--- TEXT EXCERPT ---
[cfe-dev] [RFC] Improved address space conversion semantics for targets and language dialects
Anastasia Stulova via cfe-dev
cfe-dev at lists.llvm.org
Fri Mar 8 06:45:08 PST 2019
> The problem with modeling the address space conversion semantics on
> superspaces and subspaces is that these two concepts are orthogonal. A
> target or language could have address spaces which 'overlap' in some
> way, yet disallow implicit or explicit conversion between them. It
> could also have address spaces which do not overlap, but for which
> explicit or implicit conversion is permitted.
I am trying to understand how this could work. I think the current definition
of overlapping in embedded C TC expresses logical overlapping, but not
necessary physical one. My understanding is that if address spaces overlap
logically they can be converted explicitly in both directions and might be
converted implicitly (depending on whether one address space is a superset
of another). Logical overlapping can imply that memory segments physically
overlap but might not. In the latter case it's just a logical concept to simplify
programming or compiler implementation. That's how we are using generic
address space in OpenCL for example, that isn't a physical memory segment.
--- DATA RECORDS ---
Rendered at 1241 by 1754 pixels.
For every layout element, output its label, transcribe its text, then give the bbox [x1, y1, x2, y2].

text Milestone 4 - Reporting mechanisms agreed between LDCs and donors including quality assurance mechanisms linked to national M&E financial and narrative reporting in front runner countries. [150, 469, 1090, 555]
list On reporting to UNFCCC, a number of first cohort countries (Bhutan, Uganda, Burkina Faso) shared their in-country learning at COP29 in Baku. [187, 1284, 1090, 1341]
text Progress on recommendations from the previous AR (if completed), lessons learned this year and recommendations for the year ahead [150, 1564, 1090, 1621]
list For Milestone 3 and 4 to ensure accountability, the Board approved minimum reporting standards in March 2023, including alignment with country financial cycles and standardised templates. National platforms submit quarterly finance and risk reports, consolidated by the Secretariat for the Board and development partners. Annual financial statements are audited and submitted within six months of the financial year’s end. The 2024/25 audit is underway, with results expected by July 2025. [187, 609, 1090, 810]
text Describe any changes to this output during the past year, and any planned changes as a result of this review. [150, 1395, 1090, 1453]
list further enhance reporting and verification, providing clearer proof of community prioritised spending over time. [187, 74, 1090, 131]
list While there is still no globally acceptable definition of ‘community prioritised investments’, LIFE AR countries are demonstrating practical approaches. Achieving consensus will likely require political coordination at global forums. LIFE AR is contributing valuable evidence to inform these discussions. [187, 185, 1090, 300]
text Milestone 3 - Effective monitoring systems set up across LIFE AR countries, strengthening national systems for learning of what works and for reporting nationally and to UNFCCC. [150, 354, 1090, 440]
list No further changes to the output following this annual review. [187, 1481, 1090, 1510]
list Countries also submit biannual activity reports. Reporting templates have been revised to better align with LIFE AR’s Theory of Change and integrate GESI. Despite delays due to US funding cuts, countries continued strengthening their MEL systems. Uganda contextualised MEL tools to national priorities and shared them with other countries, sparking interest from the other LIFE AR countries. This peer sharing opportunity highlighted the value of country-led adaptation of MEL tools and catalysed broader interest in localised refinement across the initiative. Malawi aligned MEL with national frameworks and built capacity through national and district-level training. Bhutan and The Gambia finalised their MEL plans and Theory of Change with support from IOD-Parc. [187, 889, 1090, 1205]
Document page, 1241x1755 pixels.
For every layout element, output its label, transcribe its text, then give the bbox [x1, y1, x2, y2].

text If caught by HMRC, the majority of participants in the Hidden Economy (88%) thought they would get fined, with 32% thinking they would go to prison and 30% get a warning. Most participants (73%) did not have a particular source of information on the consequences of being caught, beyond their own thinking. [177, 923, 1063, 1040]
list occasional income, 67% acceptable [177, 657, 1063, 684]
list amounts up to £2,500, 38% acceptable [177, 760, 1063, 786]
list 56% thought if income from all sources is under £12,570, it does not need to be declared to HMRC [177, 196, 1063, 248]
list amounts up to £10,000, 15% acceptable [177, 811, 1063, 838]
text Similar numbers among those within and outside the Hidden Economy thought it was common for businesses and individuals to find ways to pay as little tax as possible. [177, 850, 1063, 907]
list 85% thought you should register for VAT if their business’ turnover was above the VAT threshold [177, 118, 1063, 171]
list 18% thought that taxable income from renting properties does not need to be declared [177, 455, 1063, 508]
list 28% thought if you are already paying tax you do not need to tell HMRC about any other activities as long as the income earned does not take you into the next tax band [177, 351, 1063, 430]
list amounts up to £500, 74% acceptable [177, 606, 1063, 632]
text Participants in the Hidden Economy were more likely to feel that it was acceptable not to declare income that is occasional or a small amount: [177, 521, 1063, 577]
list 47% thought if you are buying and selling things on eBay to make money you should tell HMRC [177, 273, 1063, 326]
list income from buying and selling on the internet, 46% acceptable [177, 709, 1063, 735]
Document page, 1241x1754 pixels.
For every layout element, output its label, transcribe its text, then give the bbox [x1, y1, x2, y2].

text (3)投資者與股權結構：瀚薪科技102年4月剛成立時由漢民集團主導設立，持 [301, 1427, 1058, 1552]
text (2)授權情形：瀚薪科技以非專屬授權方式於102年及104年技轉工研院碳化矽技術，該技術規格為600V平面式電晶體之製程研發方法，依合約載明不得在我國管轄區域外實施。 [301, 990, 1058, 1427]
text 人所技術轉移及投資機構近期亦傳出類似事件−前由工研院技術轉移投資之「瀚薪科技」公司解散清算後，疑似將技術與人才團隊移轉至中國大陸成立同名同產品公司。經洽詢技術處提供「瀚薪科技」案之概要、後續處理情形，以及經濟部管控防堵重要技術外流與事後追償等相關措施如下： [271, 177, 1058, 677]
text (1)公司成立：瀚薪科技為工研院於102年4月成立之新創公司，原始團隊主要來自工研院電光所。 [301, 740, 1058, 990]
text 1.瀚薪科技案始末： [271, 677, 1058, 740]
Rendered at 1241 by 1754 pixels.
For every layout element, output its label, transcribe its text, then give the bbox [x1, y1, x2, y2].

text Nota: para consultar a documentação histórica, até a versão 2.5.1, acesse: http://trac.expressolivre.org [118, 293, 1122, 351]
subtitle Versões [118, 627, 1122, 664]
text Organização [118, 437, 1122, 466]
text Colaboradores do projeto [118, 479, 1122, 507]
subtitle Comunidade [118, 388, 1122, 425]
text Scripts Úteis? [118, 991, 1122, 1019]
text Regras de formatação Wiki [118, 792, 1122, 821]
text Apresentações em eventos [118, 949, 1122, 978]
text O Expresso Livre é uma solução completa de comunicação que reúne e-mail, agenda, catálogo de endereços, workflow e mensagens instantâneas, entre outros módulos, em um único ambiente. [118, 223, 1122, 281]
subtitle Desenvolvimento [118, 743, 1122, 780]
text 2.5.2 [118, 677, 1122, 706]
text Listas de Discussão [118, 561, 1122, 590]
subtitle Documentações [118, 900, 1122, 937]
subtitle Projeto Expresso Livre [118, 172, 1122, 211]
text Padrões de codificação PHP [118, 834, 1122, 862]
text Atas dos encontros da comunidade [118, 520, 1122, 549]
---
TASK DESCRIPTION - Copy the address space conversion text word for word, between "[cfe-dev] [RFC] Improved" and "conversion is permitted.", inclusive.

WRITTEN ANSWER -
[cfe-dev] [RFC] Improved address space conversion semantics for targets and language dialects
Anastasia Stulova via cfe-dev
cfe-dev at lists.llvm.org
Fri Mar 8 06:45:08 PST 2019
> The problem with modeling the address space conversion semantics on
> superspaces and subspaces is that these two concepts are orthogonal. A
> target or language could have address spaces which 'overlap' in some
> way, yet disallow implicit or explicit conversion between them. It
> could also have address spaces which do not overlap, but for which
> explicit or implicit conversion is permitted.